* _Exercise prompt_:
Output only the lines below from the one containing "124: (236, 140)" to the one containing "148: (196, 200)", exactly as written, both ends kept.
__________
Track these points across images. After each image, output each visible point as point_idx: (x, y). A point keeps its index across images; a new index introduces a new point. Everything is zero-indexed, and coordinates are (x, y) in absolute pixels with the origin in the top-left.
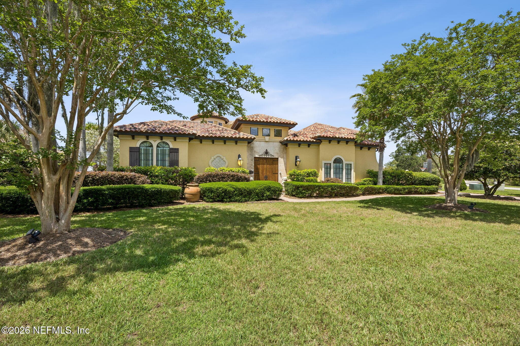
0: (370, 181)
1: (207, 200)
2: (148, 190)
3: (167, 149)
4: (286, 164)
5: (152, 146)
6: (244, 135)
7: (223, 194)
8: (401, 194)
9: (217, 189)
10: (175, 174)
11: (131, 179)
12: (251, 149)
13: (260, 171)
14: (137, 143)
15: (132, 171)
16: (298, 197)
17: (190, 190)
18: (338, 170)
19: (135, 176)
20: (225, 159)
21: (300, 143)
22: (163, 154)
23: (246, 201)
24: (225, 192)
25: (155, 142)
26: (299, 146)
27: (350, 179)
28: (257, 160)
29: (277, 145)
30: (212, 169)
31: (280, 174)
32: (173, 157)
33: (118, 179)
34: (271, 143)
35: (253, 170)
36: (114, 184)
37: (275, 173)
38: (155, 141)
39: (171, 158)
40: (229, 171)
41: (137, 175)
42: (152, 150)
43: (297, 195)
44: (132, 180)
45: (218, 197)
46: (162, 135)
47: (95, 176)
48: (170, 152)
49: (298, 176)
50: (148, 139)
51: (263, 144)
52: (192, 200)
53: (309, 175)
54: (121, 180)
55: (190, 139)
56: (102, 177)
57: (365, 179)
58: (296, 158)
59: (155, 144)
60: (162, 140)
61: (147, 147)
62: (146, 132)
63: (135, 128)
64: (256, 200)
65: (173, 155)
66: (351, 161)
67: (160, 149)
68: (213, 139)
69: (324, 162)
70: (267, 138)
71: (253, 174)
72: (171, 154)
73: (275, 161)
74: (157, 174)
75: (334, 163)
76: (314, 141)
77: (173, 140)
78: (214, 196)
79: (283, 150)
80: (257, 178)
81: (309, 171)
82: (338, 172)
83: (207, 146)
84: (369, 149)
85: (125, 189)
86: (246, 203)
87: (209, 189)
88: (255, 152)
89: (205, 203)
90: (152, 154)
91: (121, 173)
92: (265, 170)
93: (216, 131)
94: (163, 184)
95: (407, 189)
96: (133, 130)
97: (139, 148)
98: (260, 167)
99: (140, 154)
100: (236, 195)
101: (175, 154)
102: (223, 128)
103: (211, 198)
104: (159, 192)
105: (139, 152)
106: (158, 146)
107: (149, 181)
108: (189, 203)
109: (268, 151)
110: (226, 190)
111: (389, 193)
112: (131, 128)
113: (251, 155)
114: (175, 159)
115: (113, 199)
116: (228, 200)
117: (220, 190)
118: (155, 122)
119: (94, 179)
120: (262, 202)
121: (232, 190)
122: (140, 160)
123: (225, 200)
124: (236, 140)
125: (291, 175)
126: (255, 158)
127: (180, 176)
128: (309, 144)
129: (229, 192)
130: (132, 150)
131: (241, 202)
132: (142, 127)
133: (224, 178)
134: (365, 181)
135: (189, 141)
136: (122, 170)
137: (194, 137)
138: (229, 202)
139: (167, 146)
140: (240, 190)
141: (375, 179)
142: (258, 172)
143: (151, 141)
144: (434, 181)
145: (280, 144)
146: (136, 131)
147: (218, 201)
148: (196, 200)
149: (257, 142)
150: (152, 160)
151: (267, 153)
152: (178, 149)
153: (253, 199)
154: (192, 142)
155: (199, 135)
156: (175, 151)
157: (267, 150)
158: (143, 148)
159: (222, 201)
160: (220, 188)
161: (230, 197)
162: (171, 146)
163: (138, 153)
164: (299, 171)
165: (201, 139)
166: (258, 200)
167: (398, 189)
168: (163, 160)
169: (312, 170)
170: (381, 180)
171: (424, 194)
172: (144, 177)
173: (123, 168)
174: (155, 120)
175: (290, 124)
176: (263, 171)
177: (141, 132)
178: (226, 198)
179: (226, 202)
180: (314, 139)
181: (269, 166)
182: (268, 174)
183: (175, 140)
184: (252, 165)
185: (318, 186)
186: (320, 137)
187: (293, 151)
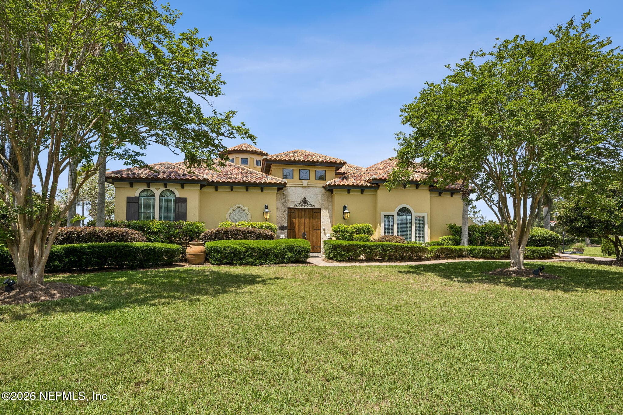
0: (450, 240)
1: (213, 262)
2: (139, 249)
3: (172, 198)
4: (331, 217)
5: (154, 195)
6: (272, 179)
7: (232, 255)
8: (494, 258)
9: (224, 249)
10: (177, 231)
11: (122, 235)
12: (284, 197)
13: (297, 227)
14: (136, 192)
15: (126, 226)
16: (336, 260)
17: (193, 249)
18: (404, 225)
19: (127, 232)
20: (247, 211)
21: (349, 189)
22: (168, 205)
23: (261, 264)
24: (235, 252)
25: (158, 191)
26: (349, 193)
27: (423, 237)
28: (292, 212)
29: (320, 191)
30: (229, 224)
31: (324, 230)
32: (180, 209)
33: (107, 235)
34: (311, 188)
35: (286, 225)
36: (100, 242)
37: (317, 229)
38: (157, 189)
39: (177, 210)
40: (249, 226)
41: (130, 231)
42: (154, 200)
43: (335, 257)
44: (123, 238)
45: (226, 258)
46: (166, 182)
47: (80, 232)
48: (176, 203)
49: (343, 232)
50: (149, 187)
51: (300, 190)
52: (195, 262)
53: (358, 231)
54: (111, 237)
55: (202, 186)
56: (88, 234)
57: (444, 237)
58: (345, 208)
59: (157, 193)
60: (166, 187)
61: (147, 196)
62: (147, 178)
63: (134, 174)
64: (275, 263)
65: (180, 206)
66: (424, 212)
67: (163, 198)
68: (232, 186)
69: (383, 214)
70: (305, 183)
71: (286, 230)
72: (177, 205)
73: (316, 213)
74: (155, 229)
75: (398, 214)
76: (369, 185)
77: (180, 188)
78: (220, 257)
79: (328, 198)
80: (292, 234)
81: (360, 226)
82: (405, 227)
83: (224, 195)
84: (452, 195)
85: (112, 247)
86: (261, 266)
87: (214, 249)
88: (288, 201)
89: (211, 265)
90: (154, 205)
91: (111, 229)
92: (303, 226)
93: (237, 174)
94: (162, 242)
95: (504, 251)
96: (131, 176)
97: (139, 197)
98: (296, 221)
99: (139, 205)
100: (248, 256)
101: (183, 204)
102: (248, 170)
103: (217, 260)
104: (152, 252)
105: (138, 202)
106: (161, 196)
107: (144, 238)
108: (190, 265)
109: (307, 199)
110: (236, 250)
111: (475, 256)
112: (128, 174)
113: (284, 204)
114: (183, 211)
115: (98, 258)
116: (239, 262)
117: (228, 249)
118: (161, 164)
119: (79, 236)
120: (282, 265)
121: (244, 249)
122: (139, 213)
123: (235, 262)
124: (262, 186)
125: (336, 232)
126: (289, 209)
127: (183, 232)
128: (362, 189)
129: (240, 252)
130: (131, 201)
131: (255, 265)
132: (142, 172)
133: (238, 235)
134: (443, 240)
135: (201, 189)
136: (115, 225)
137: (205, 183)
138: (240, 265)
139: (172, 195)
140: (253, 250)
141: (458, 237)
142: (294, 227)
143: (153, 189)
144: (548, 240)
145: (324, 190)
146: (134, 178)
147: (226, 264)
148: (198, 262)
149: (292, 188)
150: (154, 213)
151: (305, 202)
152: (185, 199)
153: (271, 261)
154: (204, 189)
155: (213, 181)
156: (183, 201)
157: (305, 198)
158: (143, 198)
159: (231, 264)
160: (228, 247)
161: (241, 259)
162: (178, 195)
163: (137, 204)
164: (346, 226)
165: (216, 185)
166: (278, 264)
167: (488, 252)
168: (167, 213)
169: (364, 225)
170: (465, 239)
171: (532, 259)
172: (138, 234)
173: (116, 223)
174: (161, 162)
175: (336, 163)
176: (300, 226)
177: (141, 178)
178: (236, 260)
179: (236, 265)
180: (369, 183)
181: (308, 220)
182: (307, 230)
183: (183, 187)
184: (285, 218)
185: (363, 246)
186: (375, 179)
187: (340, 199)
__________
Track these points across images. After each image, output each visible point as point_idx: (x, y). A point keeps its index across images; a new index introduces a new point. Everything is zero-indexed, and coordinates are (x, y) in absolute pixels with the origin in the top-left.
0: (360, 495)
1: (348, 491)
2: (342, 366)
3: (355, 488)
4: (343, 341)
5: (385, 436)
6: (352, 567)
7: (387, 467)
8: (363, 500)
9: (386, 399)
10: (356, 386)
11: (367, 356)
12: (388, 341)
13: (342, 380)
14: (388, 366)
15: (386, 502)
__________
* _Exercise answer_:
124: (236, 140)
125: (291, 175)
126: (255, 158)
127: (180, 176)
128: (309, 144)
129: (229, 192)
130: (132, 150)
131: (241, 202)
132: (142, 127)
133: (224, 178)
134: (365, 181)
135: (189, 141)
136: (122, 170)
137: (194, 137)
138: (229, 202)
139: (167, 146)
140: (240, 190)
141: (375, 179)
142: (258, 172)
143: (151, 141)
144: (434, 181)
145: (280, 144)
146: (136, 131)
147: (218, 201)
148: (196, 200)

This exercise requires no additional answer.